Threads, Meta's new microblogging platform, is updating its terms to focus on data collection from "Third Party Users".
This shouldn't come as a huge surprise. Meta is moving forward with their plans for Theads and the Fediverse, and their adjusted terms reflect a new impending reality for Fediverse users.
You aren't making the point you think you're making. Sure, at somewhere between 8 to 11 million accounts, the Fediverse is a small pond. Meta is a gigantic whale. Ingesting the entire graph of everyone on the network would be relatively trivial for them, storage-wise.
Yes, but do you analyse this information to sell it to advertisers? Will you start posting sponsored content based on this information? And will the money you collect benefit the community you live in, or will it buy you another politician?

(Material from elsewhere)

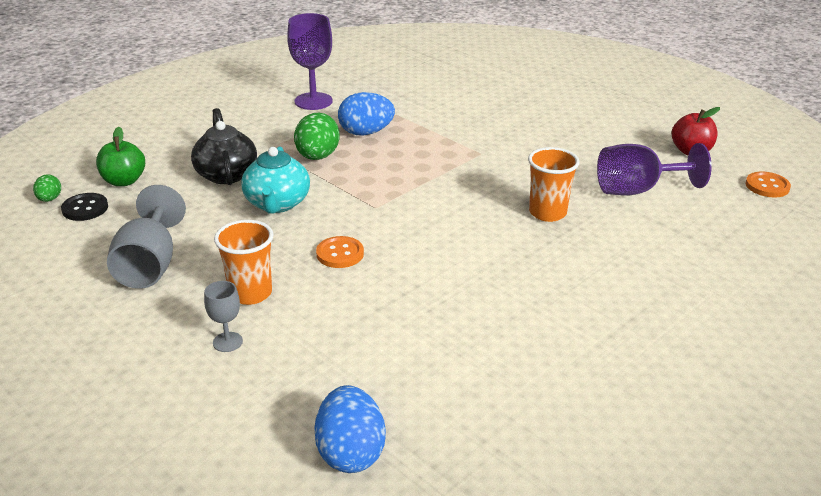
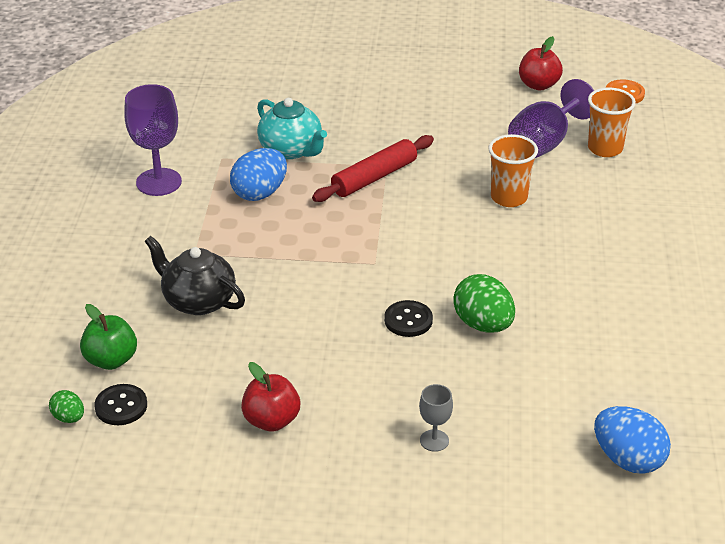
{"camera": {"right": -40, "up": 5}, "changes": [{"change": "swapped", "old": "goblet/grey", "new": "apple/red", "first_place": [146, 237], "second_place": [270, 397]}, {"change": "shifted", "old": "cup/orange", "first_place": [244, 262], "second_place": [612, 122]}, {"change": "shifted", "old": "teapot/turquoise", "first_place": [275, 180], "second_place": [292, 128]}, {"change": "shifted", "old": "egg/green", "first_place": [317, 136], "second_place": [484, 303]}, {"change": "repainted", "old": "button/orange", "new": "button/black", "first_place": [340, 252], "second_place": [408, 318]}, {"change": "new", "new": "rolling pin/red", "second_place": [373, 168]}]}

Altering the language of a service policy (or, writing a new one) is usually a good indication that something is indeed about to change at a larger level.
What's to stop them from scraping the Fediverse without federating? If they really want the data, they could very well find a way. At least they're spelling it out here and announced an attempt at proper federation.
The article discusses this, a bit. One of the other platforms is considering an enhancement to require request signatures on non-ActivityPub APIs, I.E. Meta can make unsigned requests, where the server doesn't know who they're from, but only get minimal (or no) data back, or Meta can make signed requests, and instance owners get to decide what data (if any) they're okay with sharing to Meta, based on Meta's privacy policies. Beyond API's, you're talking about web scraping, which is something the industry has been handling for decades.
I might end up using a personal instance as well. But in that case I'll probably end up with an instance whitelist, rather than defederating from disliked ones.